[Opening Document passage section]

I love wood but this is certainly changing my thought pattern. Outstanding piece of work Danny. And seeing again how you do it is amazing. The shape, the lines, wonderful. Thank you for sharing with us.


----------



## Susi (Mar 3, 2013)

Now, this is SOME study of multiple materials! Nothing like a bombproof SS...next is tungsten carbide and mastodon ivory? Great work to say the least, rivets centered, epoxied trilayers, totally symetrical..sheesh!


----------



## Flatband (Dec 18, 2009)

Very elegant and solid looking Danny! Exceptional blend of materials and of course your shaping skills too!!!! Flatband


----------



## Devoman (Oct 15, 2010)

Sweet!


----------



## torsten (Feb 9, 2010)

A "clean" slingshot - no gimmicks, but really an eye catcher! I like this way!

Very good choice of materials, great craftsmanship - outstanding work Danny!

Best regards

Torsten


----------



## Danny0663 (Mar 15, 2011)

> An absolute FANTASTIC work, full of finesse and craftmanship!!!
> 
> One of the best well-balanced slingshots I've ever seen :bowdown:
> 
> ...


Thanks Q! means a lot coming from you.



> I love wood but this is certainly changing my thought pattern. Outstanding piece of work Danny. And seeing again how you do it is amazing. The shape, the lines, wonderful. Thank you for sharing with us.






> Now, this is SOME study of multiple materials! Nothing like a bombproof SS...next is tungsten carbide and mastodon ivory? Great work to say the least, rivets centered, epoxied trilayers, totally symetrical..sheesh!


Lol!? tungsten carbide slingshots ...


----------



## Mr.Teh (Feb 28, 2012)

tnflipper52 said:


> I love wood but this is certainly changing my thought pattern. Outstanding piece of work Danny. And seeing again how you do it is amazing. The shape, the lines, wonderful. Thank you for sharing with us.


 :iagree: Yes outstanding work !!


----------



## Dayhiker (Mar 13, 2010)

I can't add anything to what's already been said -- just a superb piece in every way. :bowdown: :bowdown: :bowdown: :bowdown:


----------



## Danny0663 (Mar 15, 2011)

> Very elegant and solid looking Danny! Exceptional blend of materials and of course your shaping skills too!!!! Flatband


Thanks! i appreciate the feedback.



> Sweet!






> A "clean" slingshot - no gimmicks, but really an eye catcher! I like this way!
> 
> Very good choice of materials, great craftsmanship - outstanding work Danny!
> 
> ...


Thanks Torsten, means a lot coming from you.



> I can't add anything to what's already been said -- just a superb piece in every way.


 I appreciate the kind words. :bowdown:


----------

[Closing Document passage section]
[Opening Data shown section]

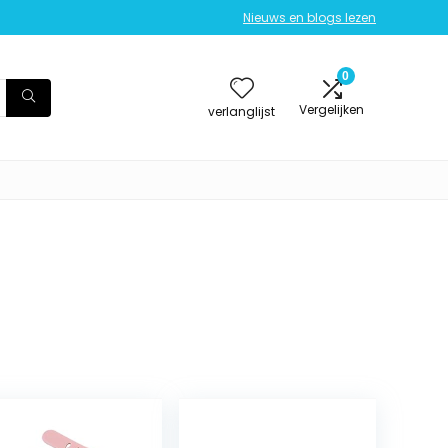
Nieuws en blogs lezen
0
Vergelijken
verlanglijst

[Closing Data shown section]

* [Problem to solve]:
Summarize the slingshot thread in two sentences. The listing comes from a different source than the slingshot thread.

* [Written reply]:
Forum members praise a slingshot made by Danny, commending its shape and lines, its symmetry, its craftsmanship and its choice and blend of materials, and one jokes that tungsten carbide and mastodon ivory might come next. Danny0663 replies to several of them, thanking them for the feedback and kind words.